Graph contains path of length $k+1$

graph theory

Let $G= (V, E)$ be a connected graph with minimal degree $\delta(G) \geq k$ and $|V| > 2k$. Show that there exists a Path containing $k+1$ vertices.

I thought about considering the longest path in $G$, i.e. $P = (v_0, v_1,\ldots, v_{s}).$ This path must contain all of $v_0$'s neighbours since if it didn't contain one of them, we could simply extend the path by this vertex. Because $\text{deg}(v_0)\geq k$ the path must be of length $k+1$. Does this already prove the statement?

Best Answer

Yes, that's correct.
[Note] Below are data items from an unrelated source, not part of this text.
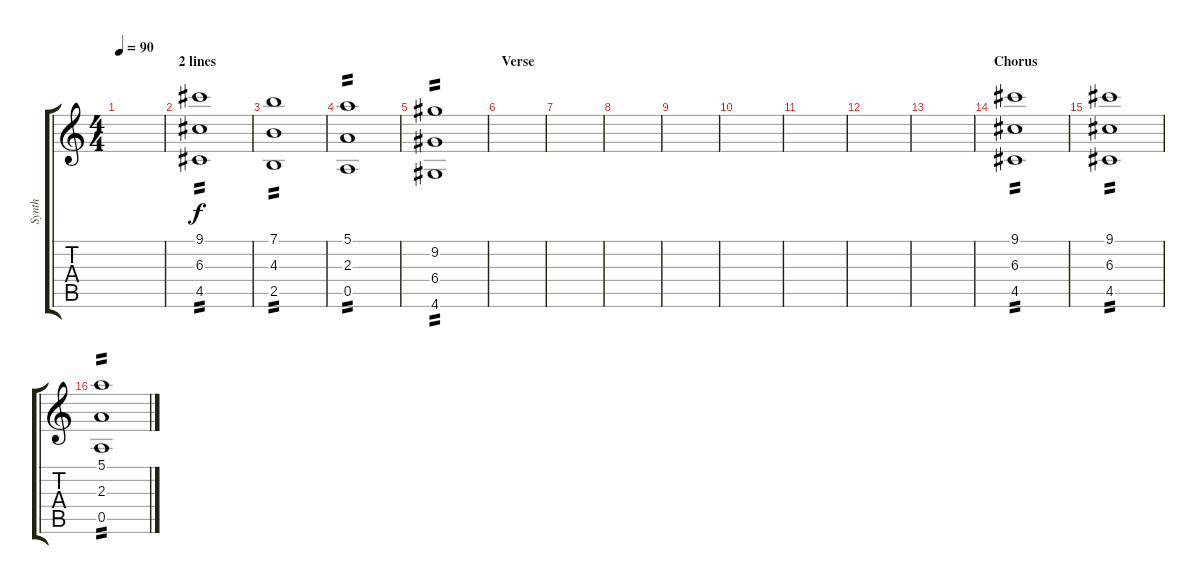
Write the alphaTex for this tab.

\track ("Synth" "Synth") {instrument synthbass1}
\staff {score tabs}
\tuning (E4 B3 G3 D3 A2 E2) {hide}
\ts (4 4)
\tempo 90
\clef g2
\ks c
|
\section ("" "2 lines")
(9.1 6.3 4.5).1{tp 2 volume 12} |
(7.1 4.3 2.5).1{tp 2} |
(5.1 2.3 0.5).1{tp 2} |
(9.2 6.4 4.6).1{tp 2} |
\section ("" "Verse")
|
|
|
|
|
|
|
|
\section ("" "Chorus")
(9.1 6.3 4.5).1{tp 2} |
(9.1 6.3 4.5).1{tp 2} |
(5.1 2.3 0.5).1{tp 2}
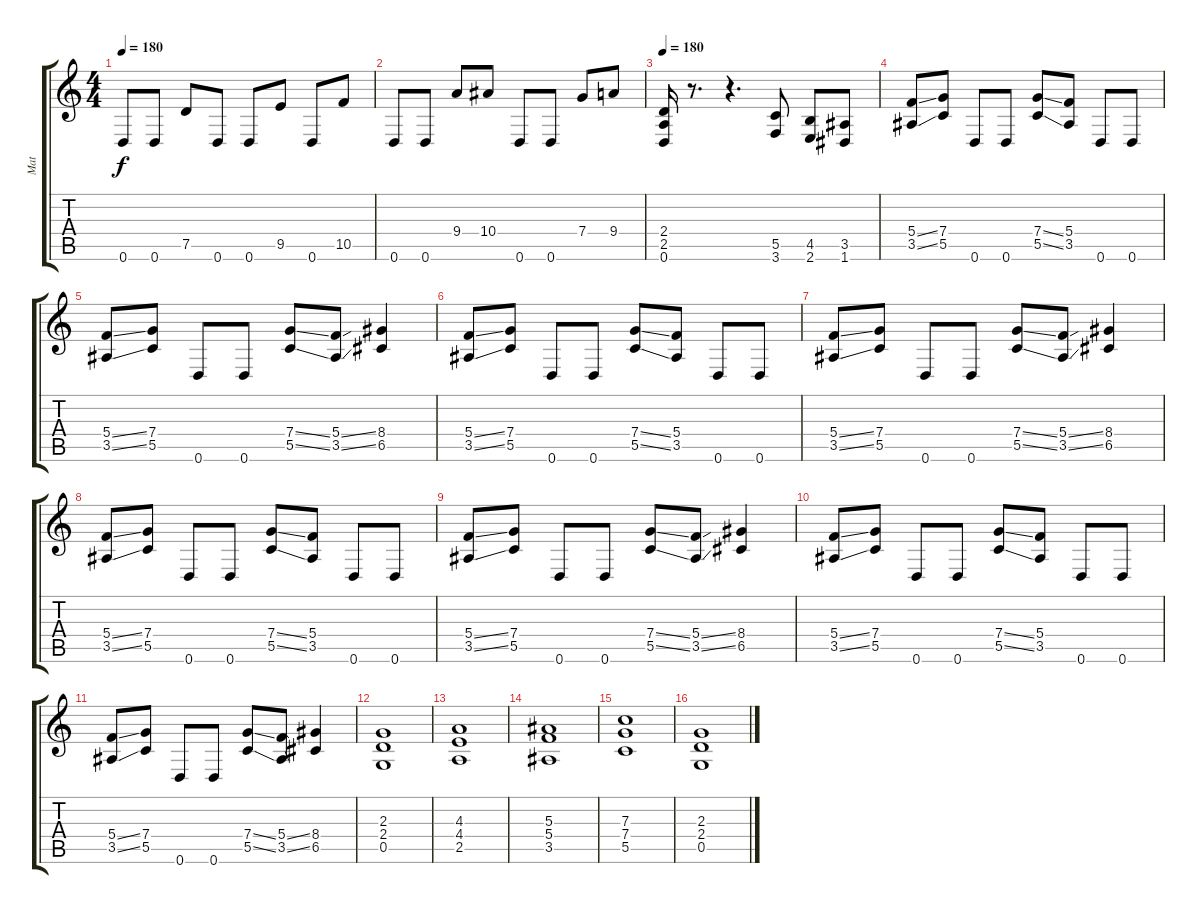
\track ("Mat" "Mat") {instrument distortionguitar}
\staff {score tabs}
\tuning (D4 A3 F3 C3 G2 D2) {hide}
\ts (4 4)
\tempo 180
\clef g2
\ks c
0.6.8{dy f} 0.6.8 7.5.8 0.6.8 0.6.8 9.5.8 0.6.8 10.5.8 |
0.6.8 0.6.8 9.4.8 10.4.8 0.6.8 0.6.8 7.4.8 9.4.8 |
\tempo 180
(2.4 2.5 0.6).16 r.8{d} r.4{d} (5.5 3.6).8 (4.5 2.6).8 (3.5 1.6).8 |
(5.4{ss} 3.5{ss}).8 (7.4 5.5).8 0.6.8 0.6.8 (7.4{ss} 5.5{ss}).8 (5.4 3.5).8 0.6.8 0.6.8 |
(5.4{ss} 3.5{ss}).8 (7.4 5.5).8 0.6.8 0.6.8 (7.4{ss} 5.5{ss}).8 (5.4{ss} 3.5{ss}).8 (8.4 6.5).4 |
(5.4{ss} 3.5{ss}).8 (7.4 5.5).8 0.6.8 0.6.8 (7.4{ss} 5.5{ss}).8 (5.4 3.5).8 0.6.8 0.6.8 |
(5.4{ss} 3.5{ss}).8 (7.4 5.5).8 0.6.8 0.6.8 (7.4{ss} 5.5{ss}).8 (5.4{ss} 3.5{ss}).8 (8.4 6.5).4 |
(5.4{ss} 3.5{ss}).8 (7.4 5.5).8 0.6.8 0.6.8 (7.4{ss} 5.5{ss}).8 (5.4 3.5).8 0.6.8 0.6.8 |
(5.4{ss} 3.5{ss}).8 (7.4 5.5).8 0.6.8 0.6.8 (7.4{ss} 5.5{ss}).8 (5.4{ss} 3.5{ss}).8 (8.4 6.5).4 |
(5.4{ss} 3.5{ss}).8 (7.4 5.5).8 0.6.8 0.6.8 (7.4{ss} 5.5{ss}).8 (5.4 3.5).8 0.6.8 0.6.8 |
(5.4{ss} 3.5{ss}).8 (7.4 5.5).8 0.6.8 0.6.8 (7.4{ss} 5.5{ss}).8 (5.4{ss} 3.5{ss}).8 (8.4 6.5).4 |
(2.3 2.4 0.5).1 |
(4.3 4.4 2.5).1 |
(5.3 5.4 3.5).1 |
(7.3 7.4 5.5).1 |
(2.3 2.4 0.5).1
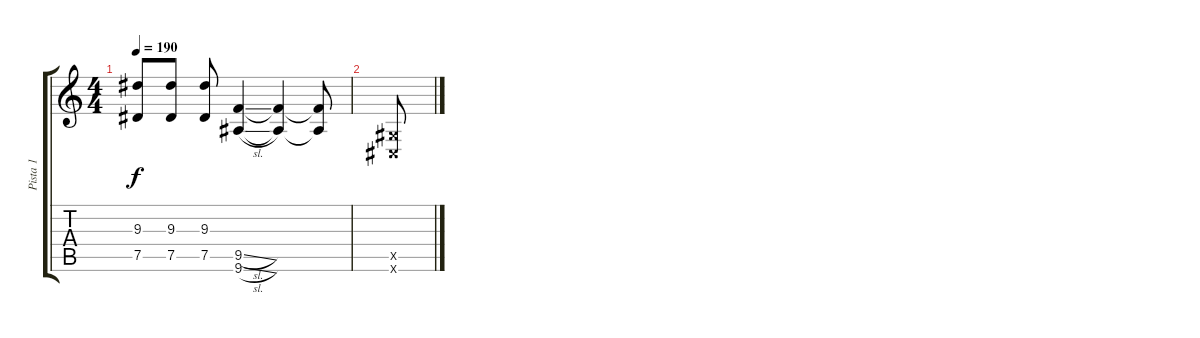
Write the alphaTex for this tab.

\track ("Pista 1" "Pista 1") {instrument distortionguitar}
\staff {score tabs}
\tuning (Eb4 Bb3 Gb3 Db3 Ab2 Db2) {hide}
\ts (4 4)
\tempo 190
\clef g2
\ks c
(9.3 7.5).8{dy f} (9.3 7.5).8 (9.3 7.5).8 (9.5{sl} 9.6{sl}).4 (9.5{t} 9.6{t}).4 (9.5{t} 9.6{t}).8 |
(0.5{x} 0.6{x}).8
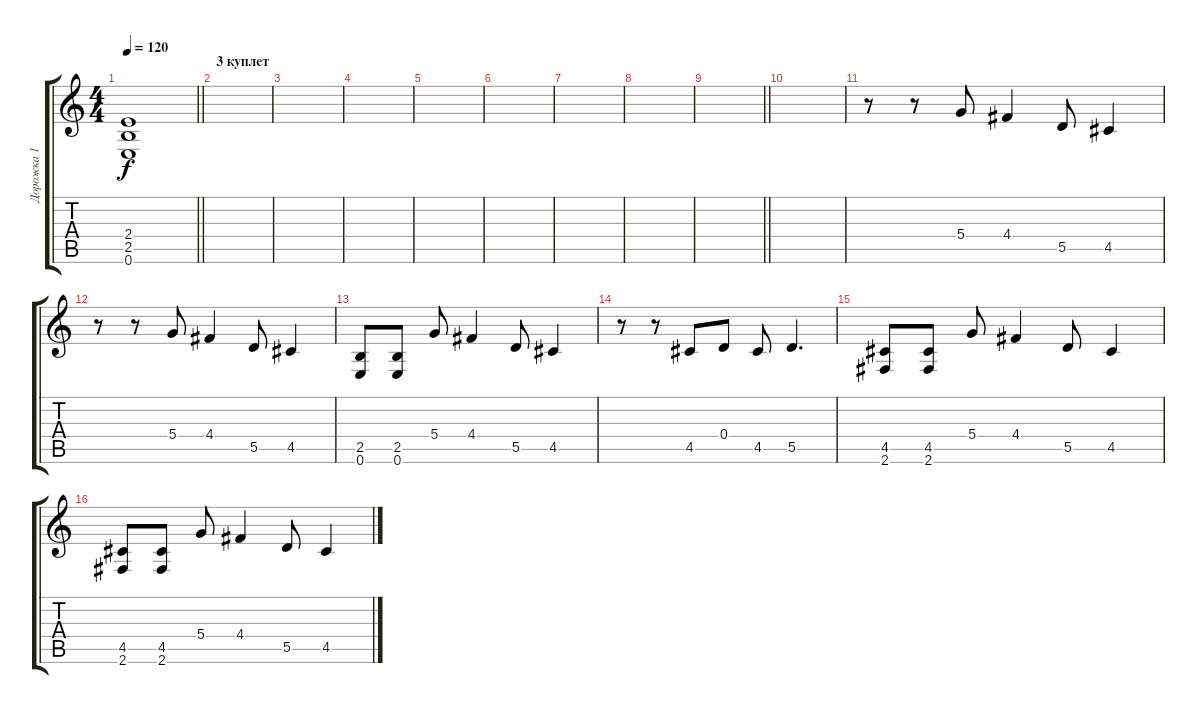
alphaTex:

\track ("Дорожка 1" "Дорожка 1") {instrument distortionguitar}
\staff {score tabs}
\tuning (E4 B3 G3 D3 A2 E2) {hide}
\ts (4 4)
\tempo 120
\clef g2
\barLineRight lightlight
\ks c
(2.4{t} 2.5{t} 0.6{t}).1{dy f} |
\section ("" "3 куплет")
|
|
|
|
|
|
|
\barLineRight lightlight
|
|
r.8 r.8 5.4.8 4.4.4 5.5.8 4.5.4 |
r.8 r.8 5.4.8 4.4.4 5.5.8 4.5.4 |
(2.5 0.6).8 (2.5 0.6).8 5.4.8 4.4.4 5.5.8 4.5.4 |
r.8 r.8 4.5.8 0.4.8 4.5.8 5.5.4{d} |
(4.5 2.6).8 (4.5 2.6).8 5.4.8 4.4.4 5.5.8 4.5.4 |
(4.5 2.6).8 (4.5 2.6).8 5.4.8 4.4.4 5.5.8 4.5.4
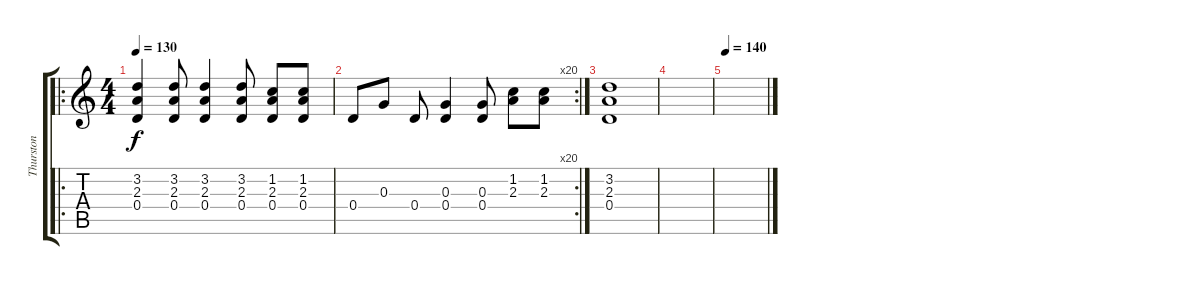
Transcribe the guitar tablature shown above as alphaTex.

\track ("Thurston" "Thurston") {instrument electricguitarjazz}
\staff {score tabs}
\tuning (E4 B3 G3 D3 G2 E2) {hide}
\ro
\ts (4 4)
\tempo 130
\tempo 125
\tempo 130
\clef g2
\ks c
(3.2 2.3 0.4).4{dy f instrument electricguitarjazz} (3.2 2.3 0.4).8 (3.2 2.3 0.4).4 (3.2 2.3 0.4).8 (1.2 2.3 0.4).8 (1.2 2.3 0.4).8 |
\rc 20
0.4.8 0.3.8 0.4.8 (0.3 0.4).4 (0.3 0.4).8 (1.2 2.3).8 (1.2 2.3).8 |
(3.2 2.3 0.4).1 |
|
\tempo 140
In fact (provided $k>1$), it proves the graph contains not only a path on $k+1$ vertices, but a cycle on $k+1$ vertices: $v_0$ has $k$ neighbours, all on the path, so the largest $r$ such that $v_r$ is a neighbour of $v_0$ is at least $k$. Then $v_0v_1\cdots v_r$ is a cycle and has $r+1\geq k+1$ vertices.

Note that in your final paragraph you say the path "must be of length $k+1$". This is not correct, since a path of length $k+1$ has $k+1$ edges, and you only necessarily have $k+1$ vertices (but $k+1$ vertices is what the problem asked for, and is the best you can do).